Mostly Good News On California Pensions

Steven Greenhut

Greenhut writes for American Spectator, Reason and the Orange County Register.


Cross posted CalWatchdog.com

Those of us who applauded the national backlash against the Obama administration’s big-government overreach have been straining to find good news in California, which defied the national trends by electing a slate of liberal Democrats and approving an initiative that makes it easier for the state’s Democrats to raise taxes and pass budgets without Republican help.

To make matters more depressing, a much-celebrated city initiative in San Francisco to rein in the crushing costs of pensions was handily defeated on Tuesday. The city’s progressive Democratic public defender, Jeff Adachi, sponsored Proposition B because public employee pensions were sapping the life out of other programs. I saw a grand opportunity to build a coalition between conservatives/libertarians and old-fashioned liberals who understand that lush and underfunded pensions threaten their values, too.

It must have been wishful thinking to believe that San Franciscans would approve of such a sensible solution especially in the face of massive union funding on the “no” side. As one lefty blogger put it, “While Prop B’s victory would have been a national news story, its defeat deprives the media of the ‘even liberal San Francisco is cracking down on public employees’ narrative that it sought.” Yes, many of us sought that narrative, which would bode well for a state with an unfunded pension liability estimated at between $326 billion and $500 billion.

Nationwide, some figures put the liability at around $3 trillion. “When the city of San Francisco starts closing public pools because it has to fund the pensions of retired workers, then city residents will start to realize that Jeff Adachi wasn’t crazy” and that pensions need to be reformed, said Jack Dean, the Fullerton-based publisher of Pensiontsunami.com and a board member of Californians for Fiscal Responsibility. But Dean notes that despite the setback in San Francisco – always a long shot because of the city’s voting dynamics – the pension-reform news from California on Election Day was overwhelmingly on the good side.

In Redding, “voters retained the fiscal conservative majority Tuesday after one of the most polarizing City Council races in recent memory,” reported the Record Searchlight. “Voters strongly supported Measures A and B, non-binding initiatives expressing popular approval for curtailing employee benefits.” I gave a speech about public employees in Redding last year and was glad to see voters reward the courageous council members there.

In Bakersfield, residents passed Measure D, which would significantly scale back retirement formulas for new public safety employees.
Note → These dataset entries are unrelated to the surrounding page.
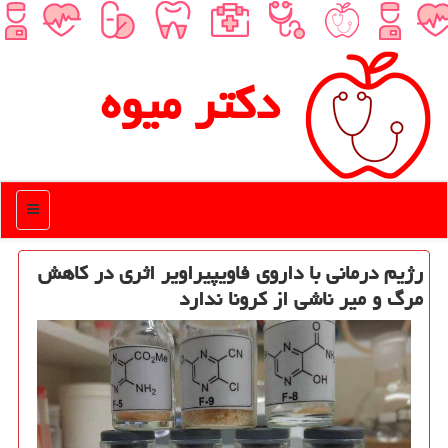
دكتر میوه
منو
رژیم درمانی با داروی فاویپیراویر اثری در كاهش
مرگ و میر ناشی از كرونا ندارد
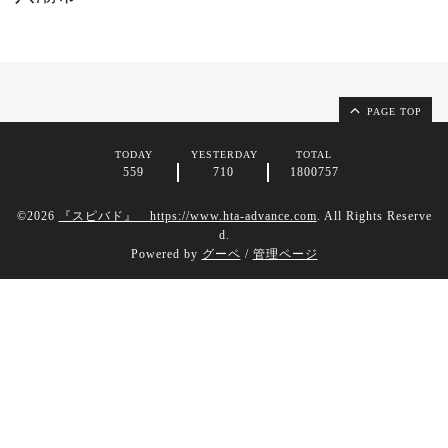
PAGE TOP
TODAY
YESTERDAY
TOTAL
559
710
1800757
©2026
『スピバド』 https://www.hta-advance.com
. All Rights Reserve
d.
Powered by
グーペ
/
管理ページ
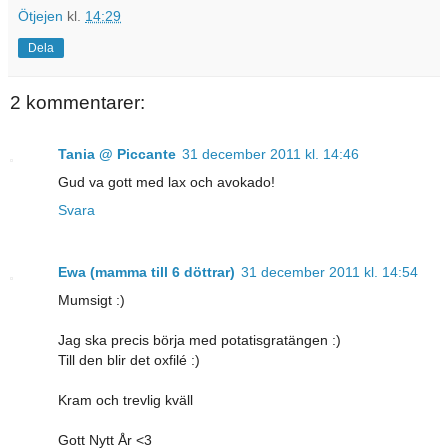
Ötjejen
kl.
14:29
Dela
2 kommentarer:
Tania @ Piccante
31 december 2011 kl. 14:46
Gud va gott med lax och avokado!
Svara
Ewa (mamma till 6 döttrar)
31 december 2011 kl. 14:54
Mumsigt :)
Jag ska precis börja med potatisgratängen :)
Till den blir det oxfilé :)
Kram och trevlig kväll
Gott Nytt År <3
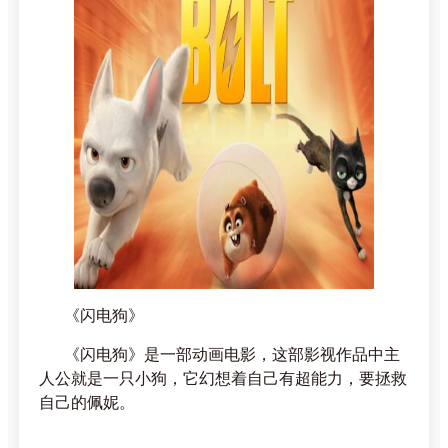
《闪电狗》
《闪电狗》是一部动画电影，这部影视作品中主
人公就是一只小狗，它幻想着自己有超能力，要拯救
自己的佩妮。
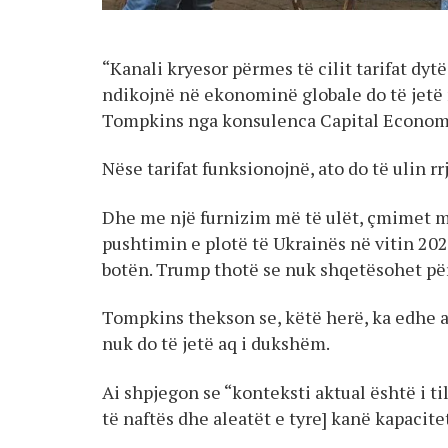
“Kanali kryesor përmes të cilit tarifat dyt
ndikojnë në ekonominë globale do të jetë 
Tompkins nga konsulenca Capital Econom
Nëse tarifat funksionojnë, ato do të ulin rr
Dhe me një furnizim më të ulët, çmimet mu
pushtimin e plotë të Ukrainës në vitin 2022
botën. Trump thotë se nuk shqetësohet për
Tompkins thekson se, këtë herë, ka edhe a
nuk do të jetë aq i dukshëm.
Ai shpjegon se “konteksti aktual është i t
të naftës dhe aleatët e tyre] kanë kapacit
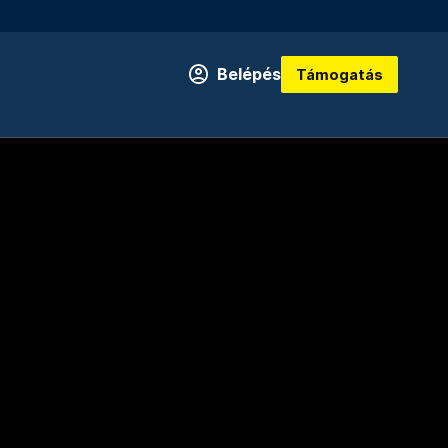
Belépés
Támogatás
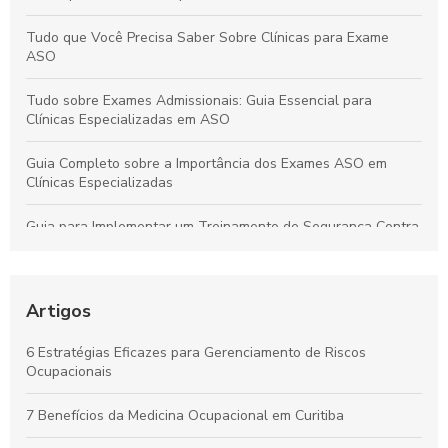
Tudo que Você Precisa Saber Sobre Clínicas para Exame
ASO
Tudo sobre Exames Admissionais: Guia Essencial para
Clínicas Especializadas em ASO
Guia Completo sobre a Importância dos Exames ASO em
Clínicas Especializadas
Guia para Implementar um Treinamento de Segurança Contra
Incêndios Eficiente na Empresa
Laudo de Insalubridade: Essencial para Garantir a Segurança
no Trabalho
Artigos
Por que os Exames Ocupacionais São Essenciais para a
6 Estratégias Eficazes para Gerenciamento de Riscos
Saúde e Segurança no Trabalho
Ocupacionais
Curso de NR10 em Curitiba: Essencial para Garantir a
7 Benefícios da Medicina Ocupacional em Curitiba
Segurança no Trabalho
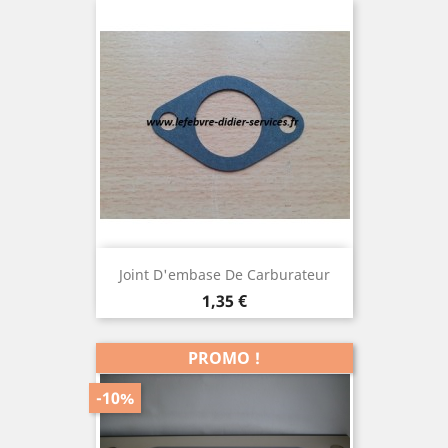
Joint D'embase De Carburateur
Prix
1,35 €
PROMO !
-10%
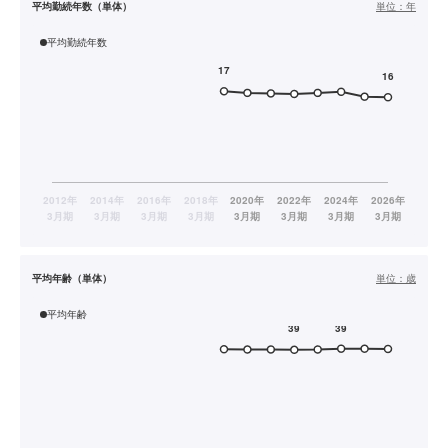
平均勤続年数（単体）
単位：
年
平均勤続年数
平均年齢（単体）
単位：
歳
平均年齢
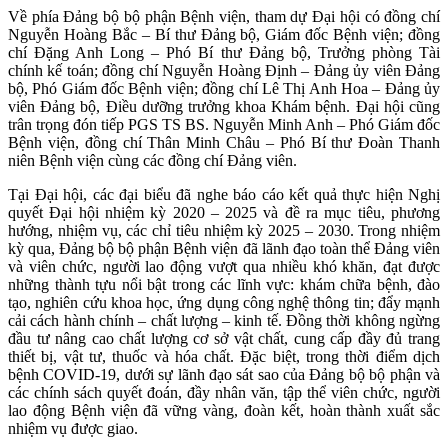
Về phía Đảng bộ bộ phận Bệnh viện, tham dự Đại hội có đồng chí
Nguyễn Hoàng Bắc – Bí thư Đảng bộ, Giám đốc Bệnh viện; đồng
chí Đặng Anh Long – Phó Bí thư Đảng bộ, Trưởng phòng Tài
chính kế toán; đồng chí Nguyễn Hoàng Định – Đảng ủy viên Đảng
bộ, Phó Giám đốc Bệnh viện; đồng chí Lê Thị Anh Hoa – Đảng ủy
viên Đảng bộ, Điều dưỡng trưởng khoa Khám bệnh. Đại hội cũng
trân trọng đón tiếp PGS TS BS. Nguyễn Minh Anh – Phó Giám đốc
Bệnh viện, đồng chí Thân Minh Châu – Phó Bí thư Đoàn Thanh
niên Bệnh viện cùng các đồng chí Đảng viên.
Tại Đại hội, các đại biểu đã nghe báo cáo kết quả thực hiện Nghị
quyết Đại hội nhiệm kỳ 2020 – 2025 và đề ra mục tiêu, phương
hướng, nhiệm vụ, các chỉ tiêu nhiệm kỳ 2025 – 2030. Trong nhiệm
kỳ qua, Đảng bộ bộ phận Bệnh viện đã lãnh đạo toàn thể Đảng viên
và viên chức, người lao động vượt qua nhiều khó khăn, đạt được
những thành tựu nổi bật trong các lĩnh vực: khám chữa bệnh, đào
tạo, nghiên cứu khoa học, ứng dụng công nghệ thông tin; đẩy mạnh
cải cách hành chính – chất lượng – kinh tế. Đồng thời không ngừng
đầu tư nâng cao chất lượng cơ sở vật chất, cung cấp đầy đủ trang
thiết bị, vật tư, thuốc và hóa chất. Đặc biệt, trong thời điểm dịch
bệnh COVID-19, dưới sự lãnh đạo sát sao của Đảng bộ bộ phận và
các chính sách quyết đoán, đầy nhân văn, tập thể viên chức, người
lao động Bệnh viện đã vững vàng, đoàn kết, hoàn thành xuất sắc
nhiệm vụ được giao.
Currently, police and fire receive the “3 percent at 50” benefit, meaning they can retire after 30 years of employment at 90 percent of their final year’s pay as early as age 50. Under the new “2 percent at 50” deal, they can retire at age 50 with 60 percent of an average of their final three years’ pay. It also requires increased employee contributions to retirements. Supporters overcame fierce union opposition.

In Carlsbad, voters overwhelmingly approved Proposition G, which requires the public to vote on any increases for pensions for public safety officials. The city recently implemented a lower second-tier pension benefit for new hires. As the San Diego Union-Tribune reported, “San Diego voters gave a stiff rebuke to city leaders Tuesday by roundly rejecting a proposed sales tax increase, setting up a difficult choice for Mayor Jerry Sanders on whether to follow through on his threat of devastating cuts to public safety if Proposition D failed.” Officials wanted the increase so that they would not have to change the pension system and trim other employee costs to reduce the city’s $70 million deficit.

“Menlo Park voters took the city’s fiscal matters into their own hands Tuesday night by voting overwhelmingly in favor of a measure that will reduce pension benefits for all new employees except police,” reported the San Jose Mercury News. It passed with 72 percent “yes” votes, which is an astoundingly large victory. In San Jose, the unions fared well in City Council races, but voters approved Measure V, “which limits how much outside arbitrators can award in pay and benefit increases to police and firefighters,” according to the Mercury News. That measure won by a 2-1 margin.

Another measure backed by the city’s pension-reforming mayor, Chuck Reed, was approved. Measure W allows the city to offer lower retirement benefits to future city employees. In Riverside, voters faced competing pension-related initiatives – one sponsored by the sheriff deputies’ union to limit the ability of the board of supervisors to limit pension benefits and a board-sponsored measure approving of the board’s ability to adjust pension benefits. They both passed, according to the Valley News, but the one backed by supervisors gained more votes and will be the one that goes into effect.

In Orange County, a pension-reform advocate won a seat on the county Board of Supervisors and an outspoken pension reformer won a Fullerton City Council race. There were many bad results in California, especially the state level, where voters elected a governor who gave public employees collective bargaining rights in a previous era and who won this time by relying on the political help of the public sector unions, who spent record amounts on indepedent expenditures on his behalf. Nevertheless, there is encouraging news at the local level, where Californians are in a mood for pension reform. As the state’s finances get worse, I expect this movement to gain steam. Perhaps local voters will have to force the issue on a state government that is less likely to tackle it than before.